Petroleum Industry players and stakeholders have said the decision of the Federal Government to abolish the subsidy regime and enthrone a downstream deregulation era leading to the prevailing cost-reflective price of N160 per litre of petrol will lead to eventual crash of fuel price.
Most of the stakeholders who spoke on the issue were unanimous in their views that the decision to allow market forces determine the price of petrol was not only healthy for the Downstream Sector but good for the Nigerian economy which has sacrificed so much to shoulder the now defunct burdensome subsidy system
Chairman of the Major Oil Marketers Association of Nigeria (MOMAN), Adetunji Oyebanji, said the association welcomed government’s action in allowing the market to determine prices, noting that this would prevent the return of subsidies while allowing operators the opportunity to recover their costs.
He said that this will, in the long run, encourage investment and create jobs.
He explained that though prices at the pump would need to be adjusted to reflect realities of the increase of ex-depot prices by the Petroleum Product Marketing Company (PPMC), the magnitude of the increase, timing and location would be determined by each individual company.
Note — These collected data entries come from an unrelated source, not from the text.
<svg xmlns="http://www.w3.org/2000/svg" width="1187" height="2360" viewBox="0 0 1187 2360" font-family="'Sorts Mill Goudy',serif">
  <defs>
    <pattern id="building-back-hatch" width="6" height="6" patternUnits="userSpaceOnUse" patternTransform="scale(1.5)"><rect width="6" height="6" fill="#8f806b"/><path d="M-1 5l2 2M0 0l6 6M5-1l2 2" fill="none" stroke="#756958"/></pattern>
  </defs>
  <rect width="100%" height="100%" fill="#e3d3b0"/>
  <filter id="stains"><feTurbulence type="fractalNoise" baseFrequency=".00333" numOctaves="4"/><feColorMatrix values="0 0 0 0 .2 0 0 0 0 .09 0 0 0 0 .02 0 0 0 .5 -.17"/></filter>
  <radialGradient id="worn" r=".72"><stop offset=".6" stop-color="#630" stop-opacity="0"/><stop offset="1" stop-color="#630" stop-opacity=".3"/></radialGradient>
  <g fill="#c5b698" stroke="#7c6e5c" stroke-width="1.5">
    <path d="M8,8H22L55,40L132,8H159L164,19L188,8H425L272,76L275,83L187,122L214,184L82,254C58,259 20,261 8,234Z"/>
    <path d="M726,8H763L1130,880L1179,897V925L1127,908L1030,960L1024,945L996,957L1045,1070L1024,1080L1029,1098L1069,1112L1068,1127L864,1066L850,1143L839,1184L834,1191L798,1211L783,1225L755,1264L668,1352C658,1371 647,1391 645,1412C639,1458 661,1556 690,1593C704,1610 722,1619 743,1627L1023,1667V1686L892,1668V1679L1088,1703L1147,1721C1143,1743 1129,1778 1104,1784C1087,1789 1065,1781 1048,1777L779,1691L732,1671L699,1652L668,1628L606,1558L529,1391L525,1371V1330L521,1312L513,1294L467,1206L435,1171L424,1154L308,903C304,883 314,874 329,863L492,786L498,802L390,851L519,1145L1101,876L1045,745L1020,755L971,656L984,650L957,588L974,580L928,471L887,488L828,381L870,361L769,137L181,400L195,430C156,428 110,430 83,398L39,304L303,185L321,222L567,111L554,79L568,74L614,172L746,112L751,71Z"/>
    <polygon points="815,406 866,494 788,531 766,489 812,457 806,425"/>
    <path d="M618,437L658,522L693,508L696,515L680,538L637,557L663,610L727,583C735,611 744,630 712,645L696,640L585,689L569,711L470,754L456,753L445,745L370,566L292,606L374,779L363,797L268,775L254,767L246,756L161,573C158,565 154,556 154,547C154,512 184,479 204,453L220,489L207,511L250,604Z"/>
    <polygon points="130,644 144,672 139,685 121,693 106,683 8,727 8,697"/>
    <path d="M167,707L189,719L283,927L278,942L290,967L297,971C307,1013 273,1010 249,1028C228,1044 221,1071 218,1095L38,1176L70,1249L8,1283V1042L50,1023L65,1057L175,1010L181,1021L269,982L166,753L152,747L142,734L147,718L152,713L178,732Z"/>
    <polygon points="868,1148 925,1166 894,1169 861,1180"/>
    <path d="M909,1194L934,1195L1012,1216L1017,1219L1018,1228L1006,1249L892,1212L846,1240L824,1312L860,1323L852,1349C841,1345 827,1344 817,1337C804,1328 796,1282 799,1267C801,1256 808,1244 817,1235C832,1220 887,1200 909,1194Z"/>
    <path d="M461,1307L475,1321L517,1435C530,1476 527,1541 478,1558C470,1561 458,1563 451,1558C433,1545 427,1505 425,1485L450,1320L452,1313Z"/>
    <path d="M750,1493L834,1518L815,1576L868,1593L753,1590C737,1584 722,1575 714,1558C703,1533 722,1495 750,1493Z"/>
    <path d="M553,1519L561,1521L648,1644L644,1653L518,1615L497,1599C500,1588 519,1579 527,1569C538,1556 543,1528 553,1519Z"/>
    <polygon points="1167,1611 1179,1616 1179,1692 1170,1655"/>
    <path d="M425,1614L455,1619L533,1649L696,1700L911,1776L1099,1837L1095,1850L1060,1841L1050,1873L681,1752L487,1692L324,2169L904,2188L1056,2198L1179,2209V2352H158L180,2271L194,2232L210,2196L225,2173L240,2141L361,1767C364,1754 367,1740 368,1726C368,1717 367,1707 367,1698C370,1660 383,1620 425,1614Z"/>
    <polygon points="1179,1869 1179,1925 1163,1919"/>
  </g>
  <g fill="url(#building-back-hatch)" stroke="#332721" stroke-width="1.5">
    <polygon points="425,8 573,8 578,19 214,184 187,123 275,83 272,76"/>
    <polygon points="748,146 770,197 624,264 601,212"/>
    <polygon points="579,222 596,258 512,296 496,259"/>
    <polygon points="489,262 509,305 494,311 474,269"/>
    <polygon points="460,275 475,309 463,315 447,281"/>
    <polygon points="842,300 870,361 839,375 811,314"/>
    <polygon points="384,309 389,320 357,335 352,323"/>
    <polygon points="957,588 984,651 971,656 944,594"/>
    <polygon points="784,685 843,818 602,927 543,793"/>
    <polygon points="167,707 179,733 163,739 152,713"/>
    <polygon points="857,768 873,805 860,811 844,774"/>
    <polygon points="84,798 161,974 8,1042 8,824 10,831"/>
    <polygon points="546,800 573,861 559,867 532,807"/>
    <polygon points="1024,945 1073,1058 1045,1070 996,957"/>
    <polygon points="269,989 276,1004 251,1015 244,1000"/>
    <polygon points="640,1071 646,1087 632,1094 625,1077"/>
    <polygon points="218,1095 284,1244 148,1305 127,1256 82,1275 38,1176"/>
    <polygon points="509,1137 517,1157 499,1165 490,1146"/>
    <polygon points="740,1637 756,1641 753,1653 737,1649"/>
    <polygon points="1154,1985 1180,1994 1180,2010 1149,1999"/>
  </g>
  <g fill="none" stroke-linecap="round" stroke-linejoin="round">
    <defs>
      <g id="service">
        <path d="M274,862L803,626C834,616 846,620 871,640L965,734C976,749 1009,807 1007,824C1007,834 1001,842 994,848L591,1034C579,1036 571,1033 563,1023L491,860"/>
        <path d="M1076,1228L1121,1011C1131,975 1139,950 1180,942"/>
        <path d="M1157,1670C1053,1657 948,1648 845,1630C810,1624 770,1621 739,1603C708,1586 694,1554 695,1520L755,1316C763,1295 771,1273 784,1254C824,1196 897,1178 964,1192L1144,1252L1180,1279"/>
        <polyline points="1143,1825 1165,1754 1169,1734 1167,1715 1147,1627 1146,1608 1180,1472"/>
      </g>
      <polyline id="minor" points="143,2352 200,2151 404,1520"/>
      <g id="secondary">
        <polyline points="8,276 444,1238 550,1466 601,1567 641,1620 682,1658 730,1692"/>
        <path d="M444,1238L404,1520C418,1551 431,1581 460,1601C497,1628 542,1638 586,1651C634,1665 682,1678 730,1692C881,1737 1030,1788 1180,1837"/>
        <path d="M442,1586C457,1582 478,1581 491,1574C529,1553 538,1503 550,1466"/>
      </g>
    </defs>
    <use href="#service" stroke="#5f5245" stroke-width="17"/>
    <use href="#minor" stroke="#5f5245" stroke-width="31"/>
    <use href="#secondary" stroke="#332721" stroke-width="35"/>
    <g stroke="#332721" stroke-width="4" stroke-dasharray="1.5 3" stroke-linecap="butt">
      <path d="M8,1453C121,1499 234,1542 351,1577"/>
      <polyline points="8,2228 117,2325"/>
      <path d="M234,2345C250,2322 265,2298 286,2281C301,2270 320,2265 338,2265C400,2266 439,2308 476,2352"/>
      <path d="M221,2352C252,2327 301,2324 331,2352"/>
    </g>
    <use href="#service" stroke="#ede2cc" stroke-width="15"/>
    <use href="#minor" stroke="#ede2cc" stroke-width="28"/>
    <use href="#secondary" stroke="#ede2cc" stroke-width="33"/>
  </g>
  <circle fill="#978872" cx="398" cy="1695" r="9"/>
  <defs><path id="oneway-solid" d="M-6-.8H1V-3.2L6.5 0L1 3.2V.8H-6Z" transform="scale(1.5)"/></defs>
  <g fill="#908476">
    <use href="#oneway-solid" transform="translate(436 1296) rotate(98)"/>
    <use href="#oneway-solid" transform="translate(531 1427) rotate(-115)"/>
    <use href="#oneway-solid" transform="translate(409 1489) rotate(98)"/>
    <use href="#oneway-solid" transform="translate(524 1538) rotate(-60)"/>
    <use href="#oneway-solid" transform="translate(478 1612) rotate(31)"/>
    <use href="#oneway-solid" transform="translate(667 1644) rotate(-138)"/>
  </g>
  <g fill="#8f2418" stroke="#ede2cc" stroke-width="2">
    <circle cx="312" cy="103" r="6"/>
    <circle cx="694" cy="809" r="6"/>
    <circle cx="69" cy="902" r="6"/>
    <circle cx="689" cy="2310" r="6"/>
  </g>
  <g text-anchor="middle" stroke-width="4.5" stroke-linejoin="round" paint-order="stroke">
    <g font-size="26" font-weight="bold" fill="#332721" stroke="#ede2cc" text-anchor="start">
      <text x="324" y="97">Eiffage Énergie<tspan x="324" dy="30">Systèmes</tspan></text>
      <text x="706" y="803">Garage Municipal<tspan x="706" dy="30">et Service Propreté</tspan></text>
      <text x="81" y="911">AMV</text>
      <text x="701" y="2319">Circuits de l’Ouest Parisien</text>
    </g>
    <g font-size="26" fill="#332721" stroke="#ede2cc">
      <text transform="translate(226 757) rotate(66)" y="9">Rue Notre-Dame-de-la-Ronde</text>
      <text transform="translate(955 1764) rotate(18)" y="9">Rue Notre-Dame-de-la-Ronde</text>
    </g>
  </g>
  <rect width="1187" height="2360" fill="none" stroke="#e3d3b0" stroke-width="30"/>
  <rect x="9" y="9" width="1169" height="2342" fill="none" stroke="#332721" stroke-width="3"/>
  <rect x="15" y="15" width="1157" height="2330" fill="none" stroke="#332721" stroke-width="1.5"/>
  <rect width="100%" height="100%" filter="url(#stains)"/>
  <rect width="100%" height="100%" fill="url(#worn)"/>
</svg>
“Consistent with global best practices, MOMAN does not dictate prices to its members as this would be anti-competition in a fully deregulated market.”
Oyebanji called on the Ministry of Petroleum Resources to intensify its public awareness drive to educate the populace on the current realities.
“The Ministry of Petroleum Resources should also be telling Nigerians that we can no longer afford subsidy.
“If we keep it, the investment in infrastructure, health, education, etc., will not be possible. We are borrowing so much to finance our budget. We spent over a trillion naira on subsidy last year. It is unsustainable.’’
MOMAN’s position was re-echoed by another stakeholder in the Downstream Sector, Alhaji Sani Yau, a Director at NIPCO Plc and Chairman of SY Petroleum Limited, who emphasized that the price increase was reflective of trending realities in the sector.
According to him, deregulation will foster an eventual price reduction in the nearest future when other market fundamentals would converge to create the desired competitive market space.
A stakeholder in the sector and an independent marketer, John Agidigan, explained that before this increase, market forces had forced the price per litre down to N121, then up to N131 and later N148.
He said that under a deregulated environment, prices are expected to rise and fall in response to the volatility of demand and supply.
According to him, the new deregulated regime would always ensure the availability of the product in the market at affordable price based on the supply, adding that this regime was better than what obtained in the past when Nigerians had to contend with extreme scarcity and its attendant challenges such as long queues at fuel stations.
Another stakeholder in the Downstream Sector, Aggrey Koleijo, said Nigerians must consider the benefits of the new pricing regime rather than just reacting to the price increase which could be reversed the moment market forces dictate otherwise.
He said that the same market forces that brought about price reduction not long ago were still responsible for the hike and can still ensure a reduction, depending on the demand and supply activities within the Industry.
Also, an oil analyst, Dr Mac Udiewe, said the price of fuel would surely go down in a few months’ time when supply of the product would increase geometrically with the entrance of products from private refineries such as the Dangote Refinery and other modular refineries.
Other stakeholders, who responded, were unanimous in their conclusion that deregulation would ultimately favour consumers as soon as the industry stabilizes and prices begin a downward trend.